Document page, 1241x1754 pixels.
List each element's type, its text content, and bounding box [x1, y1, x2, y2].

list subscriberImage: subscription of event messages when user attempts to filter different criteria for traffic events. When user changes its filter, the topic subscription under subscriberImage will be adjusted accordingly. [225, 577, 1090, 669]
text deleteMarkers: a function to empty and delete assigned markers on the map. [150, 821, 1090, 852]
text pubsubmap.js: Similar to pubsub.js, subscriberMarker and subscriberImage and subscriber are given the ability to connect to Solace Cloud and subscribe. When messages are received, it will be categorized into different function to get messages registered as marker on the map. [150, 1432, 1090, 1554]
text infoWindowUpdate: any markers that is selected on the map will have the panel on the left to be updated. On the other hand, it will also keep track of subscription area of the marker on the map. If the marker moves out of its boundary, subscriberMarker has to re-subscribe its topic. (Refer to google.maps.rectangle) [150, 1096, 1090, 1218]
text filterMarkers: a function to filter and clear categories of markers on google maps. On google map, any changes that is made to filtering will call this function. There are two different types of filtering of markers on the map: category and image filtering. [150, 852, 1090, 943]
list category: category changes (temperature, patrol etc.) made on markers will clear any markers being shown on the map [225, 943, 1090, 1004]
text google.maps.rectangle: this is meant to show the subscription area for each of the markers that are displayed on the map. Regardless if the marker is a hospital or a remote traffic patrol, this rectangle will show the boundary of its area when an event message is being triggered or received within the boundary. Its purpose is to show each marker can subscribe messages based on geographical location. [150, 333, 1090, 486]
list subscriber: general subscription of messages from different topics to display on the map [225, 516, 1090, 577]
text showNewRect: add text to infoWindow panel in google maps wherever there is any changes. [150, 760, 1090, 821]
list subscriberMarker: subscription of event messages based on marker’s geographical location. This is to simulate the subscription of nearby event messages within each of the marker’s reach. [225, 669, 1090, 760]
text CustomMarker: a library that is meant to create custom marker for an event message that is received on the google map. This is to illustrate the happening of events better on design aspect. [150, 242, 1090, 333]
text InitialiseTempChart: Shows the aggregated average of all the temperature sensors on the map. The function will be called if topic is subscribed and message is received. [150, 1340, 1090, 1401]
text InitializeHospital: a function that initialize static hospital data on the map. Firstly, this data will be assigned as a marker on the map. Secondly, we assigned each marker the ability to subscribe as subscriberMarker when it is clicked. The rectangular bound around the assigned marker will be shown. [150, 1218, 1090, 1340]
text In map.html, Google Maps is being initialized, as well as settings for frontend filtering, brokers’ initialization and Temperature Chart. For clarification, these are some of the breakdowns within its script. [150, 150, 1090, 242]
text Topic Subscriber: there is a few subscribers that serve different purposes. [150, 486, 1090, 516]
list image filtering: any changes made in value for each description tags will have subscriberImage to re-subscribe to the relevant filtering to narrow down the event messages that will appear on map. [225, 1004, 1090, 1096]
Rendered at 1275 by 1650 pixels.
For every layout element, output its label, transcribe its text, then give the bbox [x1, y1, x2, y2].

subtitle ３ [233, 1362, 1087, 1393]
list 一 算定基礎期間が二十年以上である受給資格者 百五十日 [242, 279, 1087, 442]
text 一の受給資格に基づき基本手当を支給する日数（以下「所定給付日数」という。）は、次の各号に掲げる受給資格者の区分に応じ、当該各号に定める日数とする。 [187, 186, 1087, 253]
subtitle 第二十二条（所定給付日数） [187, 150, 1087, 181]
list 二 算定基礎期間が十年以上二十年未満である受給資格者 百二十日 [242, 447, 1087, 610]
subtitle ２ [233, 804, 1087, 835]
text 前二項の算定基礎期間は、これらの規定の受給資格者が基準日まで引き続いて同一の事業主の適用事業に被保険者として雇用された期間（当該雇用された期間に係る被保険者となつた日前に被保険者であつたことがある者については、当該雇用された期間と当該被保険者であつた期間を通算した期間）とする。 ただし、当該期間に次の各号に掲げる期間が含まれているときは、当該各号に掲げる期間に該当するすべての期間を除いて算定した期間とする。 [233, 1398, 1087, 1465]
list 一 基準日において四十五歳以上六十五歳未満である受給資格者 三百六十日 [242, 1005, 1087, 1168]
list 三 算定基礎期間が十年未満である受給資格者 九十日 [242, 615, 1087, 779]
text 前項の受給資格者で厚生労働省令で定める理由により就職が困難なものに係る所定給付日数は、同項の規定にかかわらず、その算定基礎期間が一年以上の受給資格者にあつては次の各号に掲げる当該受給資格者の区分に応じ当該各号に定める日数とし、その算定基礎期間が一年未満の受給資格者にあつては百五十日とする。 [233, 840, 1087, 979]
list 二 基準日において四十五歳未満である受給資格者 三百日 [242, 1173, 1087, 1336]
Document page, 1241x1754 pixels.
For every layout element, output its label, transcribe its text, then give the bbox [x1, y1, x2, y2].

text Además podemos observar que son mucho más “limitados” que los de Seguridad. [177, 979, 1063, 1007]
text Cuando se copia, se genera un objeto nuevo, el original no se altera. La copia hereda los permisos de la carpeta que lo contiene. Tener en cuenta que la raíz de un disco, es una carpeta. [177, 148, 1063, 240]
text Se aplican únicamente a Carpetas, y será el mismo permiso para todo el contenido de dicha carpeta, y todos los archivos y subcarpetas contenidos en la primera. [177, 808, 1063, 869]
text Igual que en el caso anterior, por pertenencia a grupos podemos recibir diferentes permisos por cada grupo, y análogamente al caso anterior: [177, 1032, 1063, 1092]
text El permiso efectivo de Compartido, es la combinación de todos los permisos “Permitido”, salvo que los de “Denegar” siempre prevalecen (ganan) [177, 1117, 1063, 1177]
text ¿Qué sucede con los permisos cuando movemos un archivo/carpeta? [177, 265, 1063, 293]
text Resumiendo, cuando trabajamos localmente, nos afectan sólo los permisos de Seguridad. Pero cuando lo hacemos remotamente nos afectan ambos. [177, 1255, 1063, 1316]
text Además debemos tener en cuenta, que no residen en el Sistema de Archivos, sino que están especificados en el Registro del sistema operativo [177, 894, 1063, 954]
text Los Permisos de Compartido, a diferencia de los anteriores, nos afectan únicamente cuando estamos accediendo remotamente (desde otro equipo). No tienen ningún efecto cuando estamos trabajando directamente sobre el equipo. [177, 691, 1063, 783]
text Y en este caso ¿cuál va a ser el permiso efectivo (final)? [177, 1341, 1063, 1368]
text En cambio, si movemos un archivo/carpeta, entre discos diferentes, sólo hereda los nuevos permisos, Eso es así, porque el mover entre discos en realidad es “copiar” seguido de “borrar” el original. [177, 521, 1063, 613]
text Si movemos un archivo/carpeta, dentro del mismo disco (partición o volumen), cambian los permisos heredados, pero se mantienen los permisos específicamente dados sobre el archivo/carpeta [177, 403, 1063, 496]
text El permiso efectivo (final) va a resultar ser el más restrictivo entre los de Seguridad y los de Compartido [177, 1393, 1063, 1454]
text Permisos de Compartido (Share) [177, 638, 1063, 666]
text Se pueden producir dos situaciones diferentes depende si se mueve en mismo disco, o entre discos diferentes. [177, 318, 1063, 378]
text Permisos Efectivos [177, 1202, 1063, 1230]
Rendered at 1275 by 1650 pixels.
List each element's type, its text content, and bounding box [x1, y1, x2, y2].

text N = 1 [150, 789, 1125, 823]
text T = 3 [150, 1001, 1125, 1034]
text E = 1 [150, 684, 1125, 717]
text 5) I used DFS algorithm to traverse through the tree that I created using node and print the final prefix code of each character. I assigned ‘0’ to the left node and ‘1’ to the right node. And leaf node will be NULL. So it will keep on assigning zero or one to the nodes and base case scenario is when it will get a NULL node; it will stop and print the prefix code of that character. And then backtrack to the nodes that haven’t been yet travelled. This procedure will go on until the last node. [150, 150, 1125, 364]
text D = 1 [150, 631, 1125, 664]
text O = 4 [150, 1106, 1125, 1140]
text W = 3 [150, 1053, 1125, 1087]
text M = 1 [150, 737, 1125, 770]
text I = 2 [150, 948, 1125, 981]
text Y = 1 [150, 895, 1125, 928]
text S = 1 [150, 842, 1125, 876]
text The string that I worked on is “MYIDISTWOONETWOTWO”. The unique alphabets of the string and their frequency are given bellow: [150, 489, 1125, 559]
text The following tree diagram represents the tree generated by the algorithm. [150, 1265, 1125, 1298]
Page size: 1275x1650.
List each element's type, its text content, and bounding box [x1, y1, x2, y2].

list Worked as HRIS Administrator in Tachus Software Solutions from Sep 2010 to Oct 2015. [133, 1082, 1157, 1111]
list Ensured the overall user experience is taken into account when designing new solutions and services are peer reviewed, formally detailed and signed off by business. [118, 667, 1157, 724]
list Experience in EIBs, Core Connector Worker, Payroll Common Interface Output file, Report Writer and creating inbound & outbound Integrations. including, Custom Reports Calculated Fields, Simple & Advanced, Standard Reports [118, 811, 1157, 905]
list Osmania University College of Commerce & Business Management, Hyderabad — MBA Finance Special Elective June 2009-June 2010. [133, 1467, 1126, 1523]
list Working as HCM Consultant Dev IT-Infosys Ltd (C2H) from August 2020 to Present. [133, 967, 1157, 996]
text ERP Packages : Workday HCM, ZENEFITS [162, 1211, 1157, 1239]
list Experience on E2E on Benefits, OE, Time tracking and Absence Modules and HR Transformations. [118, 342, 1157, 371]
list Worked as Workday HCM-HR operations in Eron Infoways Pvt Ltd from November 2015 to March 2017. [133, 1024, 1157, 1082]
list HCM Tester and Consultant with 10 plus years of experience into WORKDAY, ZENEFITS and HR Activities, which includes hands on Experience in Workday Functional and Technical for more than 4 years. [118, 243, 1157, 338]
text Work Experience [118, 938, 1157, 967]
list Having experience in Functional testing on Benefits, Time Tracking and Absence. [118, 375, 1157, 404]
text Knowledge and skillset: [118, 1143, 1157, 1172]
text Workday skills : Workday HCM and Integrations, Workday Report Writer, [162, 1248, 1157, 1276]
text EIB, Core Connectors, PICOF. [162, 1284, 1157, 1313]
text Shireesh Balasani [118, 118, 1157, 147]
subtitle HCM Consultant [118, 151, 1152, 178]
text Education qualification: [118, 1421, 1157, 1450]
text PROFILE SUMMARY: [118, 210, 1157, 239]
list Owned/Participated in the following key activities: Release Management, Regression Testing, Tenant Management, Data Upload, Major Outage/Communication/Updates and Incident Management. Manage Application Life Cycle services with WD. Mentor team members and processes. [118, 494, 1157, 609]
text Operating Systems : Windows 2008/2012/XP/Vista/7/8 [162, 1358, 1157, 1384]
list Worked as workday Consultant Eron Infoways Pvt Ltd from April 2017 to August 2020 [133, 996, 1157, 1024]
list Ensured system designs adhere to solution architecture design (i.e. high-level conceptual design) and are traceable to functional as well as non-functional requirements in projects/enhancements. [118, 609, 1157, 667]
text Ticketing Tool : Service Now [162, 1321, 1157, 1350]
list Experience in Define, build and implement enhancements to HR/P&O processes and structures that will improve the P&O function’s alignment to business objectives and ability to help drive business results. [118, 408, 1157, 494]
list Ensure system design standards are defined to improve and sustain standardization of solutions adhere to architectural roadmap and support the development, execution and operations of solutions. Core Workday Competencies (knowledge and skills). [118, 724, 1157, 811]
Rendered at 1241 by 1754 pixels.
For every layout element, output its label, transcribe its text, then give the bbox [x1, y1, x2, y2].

════════════════

Starting with the line that holds "Rendered at 1241 by 1754 pixels.", copy each remaining line of the listing above exactly, through the last one.

Rendered at 1241 by 1754 pixels.
For every layout element, output its label, transcribe its text, then give the bbox [x1, y1, x2, y2].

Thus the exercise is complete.